Mr. Garnier: It is always good to have friends.
The Parliamentary Under-Secretary of State for Justice (Maria Eagle): Especially sitting behind you.
Mr. Garnier: Exactly. I look forward to enjoying the support of my consistent but for one occasion hon. Friend the Member for North Wiltshire and my hon. Friend the Member for Daventry, who has what he called “doots”. We shall see what we can do about that.
This is quite a simple set of amendments. What I seek to do flows from the evidence that came out of the evidence sessions. I think that it was Mr. Keir Starmer, the Director of Public Prosecutions, who informed us that of the cases that had gone to the courts under the witness anonymity legislation passed in the summer, only three cases had gone before a magistrate, and that was a district judge rather than a lay magistrates bench. I appreciate that we are talking about investigation anonymity orders, but it strikes me that if the practice is that most applications for witness anonymity orders have gone to Crown court judges, the orders under clause 61 are also likely, on the great preponderance of occasions, to go before a Crown court judge. That will not necessarily be the case, but it is a fair guess.
It may be suggested that because these orders are made in the course of the investigatory stage, it is not possible to know whether the investigations will lead to a charge at all and, if they do lead to a charge, whether that charge will be dealt with most suitably before a magistrates court or a Crown court, but in any event, given the delicate nature of the jurisdiction—
Alun Michael (Cardiff, South and Penarth) (Lab/Co-op): On a point of order, Mr. Cook. Members of the public cannot attend our sitting. It seems that the door to the room has been left locked for some reason.

++++++++

> _Exercise instructions_:
- A) Decide whether each statement agrees with the debate transcript, answering yes or no and quoting the words that settle it: (i) the Director of Public Prosecutions is named as Keir Starmer; (ii) the three cases heard by a magistrate went before a lay magistrates bench; (iii) Alun Michael says the door to the room seems to have been left locked.
- B) Write the next part of the debate transcript, picking up after its last line.
The rows that come next are separate material with no connection to the debate transcript.

> _Extracted records_:

++++++++

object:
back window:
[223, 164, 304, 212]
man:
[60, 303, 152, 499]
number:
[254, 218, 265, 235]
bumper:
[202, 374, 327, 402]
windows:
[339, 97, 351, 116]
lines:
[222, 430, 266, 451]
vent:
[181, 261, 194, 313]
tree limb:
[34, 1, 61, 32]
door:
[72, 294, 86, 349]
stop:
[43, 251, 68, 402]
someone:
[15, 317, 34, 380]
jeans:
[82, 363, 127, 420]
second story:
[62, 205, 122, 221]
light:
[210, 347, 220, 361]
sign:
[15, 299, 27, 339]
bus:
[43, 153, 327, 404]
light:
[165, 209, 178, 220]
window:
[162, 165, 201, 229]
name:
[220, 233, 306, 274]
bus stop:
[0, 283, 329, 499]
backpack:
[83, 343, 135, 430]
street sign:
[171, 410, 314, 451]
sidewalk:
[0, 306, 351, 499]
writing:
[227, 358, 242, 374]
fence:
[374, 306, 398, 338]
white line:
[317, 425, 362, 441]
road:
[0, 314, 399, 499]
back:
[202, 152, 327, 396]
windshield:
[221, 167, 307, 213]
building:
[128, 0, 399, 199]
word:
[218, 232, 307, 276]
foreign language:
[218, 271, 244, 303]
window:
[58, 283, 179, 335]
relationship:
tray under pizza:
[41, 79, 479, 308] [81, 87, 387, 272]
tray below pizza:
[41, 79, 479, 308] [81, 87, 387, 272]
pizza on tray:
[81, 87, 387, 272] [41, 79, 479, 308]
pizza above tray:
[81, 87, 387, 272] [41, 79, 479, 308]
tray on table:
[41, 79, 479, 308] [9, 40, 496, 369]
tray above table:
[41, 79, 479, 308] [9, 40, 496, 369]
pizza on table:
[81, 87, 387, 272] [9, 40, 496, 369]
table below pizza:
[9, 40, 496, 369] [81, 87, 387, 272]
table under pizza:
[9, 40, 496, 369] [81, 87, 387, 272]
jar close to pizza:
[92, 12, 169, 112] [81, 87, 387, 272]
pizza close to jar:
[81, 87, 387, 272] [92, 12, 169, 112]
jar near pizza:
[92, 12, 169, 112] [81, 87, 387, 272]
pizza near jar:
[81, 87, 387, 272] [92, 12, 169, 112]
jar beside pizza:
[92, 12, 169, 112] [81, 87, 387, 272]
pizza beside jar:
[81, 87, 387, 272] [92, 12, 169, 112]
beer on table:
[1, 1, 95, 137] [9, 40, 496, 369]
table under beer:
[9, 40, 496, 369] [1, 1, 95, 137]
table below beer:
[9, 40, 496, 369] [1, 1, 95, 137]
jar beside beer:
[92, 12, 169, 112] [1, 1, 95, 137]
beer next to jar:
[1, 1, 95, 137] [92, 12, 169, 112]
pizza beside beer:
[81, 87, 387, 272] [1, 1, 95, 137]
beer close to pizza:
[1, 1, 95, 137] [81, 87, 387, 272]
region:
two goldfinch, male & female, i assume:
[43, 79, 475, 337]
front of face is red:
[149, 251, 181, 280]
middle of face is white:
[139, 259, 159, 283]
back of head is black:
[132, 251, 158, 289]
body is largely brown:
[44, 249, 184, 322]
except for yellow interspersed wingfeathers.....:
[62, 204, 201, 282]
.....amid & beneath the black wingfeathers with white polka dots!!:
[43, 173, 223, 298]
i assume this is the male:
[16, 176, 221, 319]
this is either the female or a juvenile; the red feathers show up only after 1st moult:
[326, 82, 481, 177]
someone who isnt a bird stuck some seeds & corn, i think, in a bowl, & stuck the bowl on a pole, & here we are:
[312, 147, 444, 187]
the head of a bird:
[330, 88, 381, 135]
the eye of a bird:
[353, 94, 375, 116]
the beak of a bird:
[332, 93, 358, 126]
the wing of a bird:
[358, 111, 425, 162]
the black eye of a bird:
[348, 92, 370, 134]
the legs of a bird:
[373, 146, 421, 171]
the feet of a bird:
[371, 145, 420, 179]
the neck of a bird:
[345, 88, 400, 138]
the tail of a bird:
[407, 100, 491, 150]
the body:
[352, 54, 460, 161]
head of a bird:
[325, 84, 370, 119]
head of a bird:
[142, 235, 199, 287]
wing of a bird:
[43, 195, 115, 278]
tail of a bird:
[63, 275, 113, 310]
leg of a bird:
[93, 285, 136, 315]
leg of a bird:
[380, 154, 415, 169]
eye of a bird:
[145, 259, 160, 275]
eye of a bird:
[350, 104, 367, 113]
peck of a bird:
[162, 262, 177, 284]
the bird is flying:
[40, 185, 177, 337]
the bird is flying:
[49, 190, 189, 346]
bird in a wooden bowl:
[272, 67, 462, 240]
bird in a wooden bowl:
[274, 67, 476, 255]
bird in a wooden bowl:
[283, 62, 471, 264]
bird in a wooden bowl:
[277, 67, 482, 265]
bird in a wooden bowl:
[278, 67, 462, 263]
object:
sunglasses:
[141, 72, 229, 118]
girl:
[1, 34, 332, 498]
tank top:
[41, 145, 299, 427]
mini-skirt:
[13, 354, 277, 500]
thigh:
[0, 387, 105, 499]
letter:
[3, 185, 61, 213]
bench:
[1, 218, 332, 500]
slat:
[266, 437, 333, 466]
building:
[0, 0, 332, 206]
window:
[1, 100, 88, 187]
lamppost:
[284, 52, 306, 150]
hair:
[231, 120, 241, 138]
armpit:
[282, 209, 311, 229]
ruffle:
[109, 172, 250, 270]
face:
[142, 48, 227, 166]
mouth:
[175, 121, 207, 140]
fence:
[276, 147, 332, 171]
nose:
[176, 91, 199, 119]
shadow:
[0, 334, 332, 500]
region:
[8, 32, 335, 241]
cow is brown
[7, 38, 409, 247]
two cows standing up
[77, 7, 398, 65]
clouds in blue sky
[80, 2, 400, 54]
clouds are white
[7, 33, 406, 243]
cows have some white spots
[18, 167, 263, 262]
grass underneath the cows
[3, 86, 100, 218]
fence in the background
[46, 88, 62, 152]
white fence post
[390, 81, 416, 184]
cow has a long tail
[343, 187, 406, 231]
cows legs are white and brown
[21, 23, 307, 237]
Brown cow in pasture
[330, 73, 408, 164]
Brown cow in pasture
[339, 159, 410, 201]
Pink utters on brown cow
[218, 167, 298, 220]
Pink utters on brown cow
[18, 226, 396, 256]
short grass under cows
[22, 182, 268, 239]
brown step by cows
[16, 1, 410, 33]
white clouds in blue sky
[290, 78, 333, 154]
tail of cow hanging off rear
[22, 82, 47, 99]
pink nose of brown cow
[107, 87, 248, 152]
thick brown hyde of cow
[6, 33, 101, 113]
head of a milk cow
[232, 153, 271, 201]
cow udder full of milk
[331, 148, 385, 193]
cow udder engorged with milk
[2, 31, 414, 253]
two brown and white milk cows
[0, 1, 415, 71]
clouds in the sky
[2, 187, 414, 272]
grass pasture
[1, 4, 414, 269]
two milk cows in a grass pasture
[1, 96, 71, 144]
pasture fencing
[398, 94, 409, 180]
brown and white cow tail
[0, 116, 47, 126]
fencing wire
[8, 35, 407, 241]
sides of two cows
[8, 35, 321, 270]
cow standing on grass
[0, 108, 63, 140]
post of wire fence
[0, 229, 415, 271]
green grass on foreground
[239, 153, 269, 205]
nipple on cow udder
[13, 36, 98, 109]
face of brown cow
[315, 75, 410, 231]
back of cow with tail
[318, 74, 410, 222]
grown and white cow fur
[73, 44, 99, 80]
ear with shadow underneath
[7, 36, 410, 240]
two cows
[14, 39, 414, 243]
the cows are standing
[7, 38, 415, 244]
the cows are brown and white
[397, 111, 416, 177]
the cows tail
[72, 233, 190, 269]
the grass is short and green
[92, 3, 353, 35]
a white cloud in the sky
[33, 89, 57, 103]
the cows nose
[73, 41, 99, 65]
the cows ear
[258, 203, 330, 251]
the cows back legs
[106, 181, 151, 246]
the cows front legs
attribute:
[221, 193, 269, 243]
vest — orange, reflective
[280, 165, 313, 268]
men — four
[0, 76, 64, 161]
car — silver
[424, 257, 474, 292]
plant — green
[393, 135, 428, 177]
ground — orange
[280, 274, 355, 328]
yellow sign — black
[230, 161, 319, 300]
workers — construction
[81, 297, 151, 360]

++++++++

> _Outputs by task_:
- A)
(i) Yes: "Mr. Keir Starmer, the Director of Public Prosecutions"
(ii) No: "that was a district judge rather than a lay magistrates bench"
(iii) Yes: "It seems that the door to the room has been left locked for some reason."

- B)
The Chairman: The problem seems to be self-correcting.
Alun Michael: It has been left to members of the Committee to unlock the door.
The Chairman: Well, we must grateful for the fact that some members of the Committee consider themselves to be doorkeepers.
Mr. Garnier: It is always a pleasure to see the right hon. Gentleman helping us.
Given the delicate nature of the jurisdiction that we are creating, it is probably more sensible for the applications to be made to the Crown court rather than a magistrate. I, of course, accept that it is difficult to appreciate with certainty at the time of an investigation and when the police or the authorities are considering whether to make an application for an investigation anonymity order whether that investigation will lead to a charge and, if there were a charge, whether it will lead to proceedings in a Crown court or a magistrates court. In any event, I want to know whether the Government are convinced and think it wholly appropriate in all circumstances that such applications should be made to a magistrates court as opposed to a Crown court.
David Howarth (Cambridge) (LD): Like the hon. Member for Daventry, I have doubts about the proposal, but I wish first to declare an interest in so far as my wife is a magistrate. I have high regard for the work of magistrates in similar areas, such as the granting of search warrants. They undertake sensitive work and do so very well.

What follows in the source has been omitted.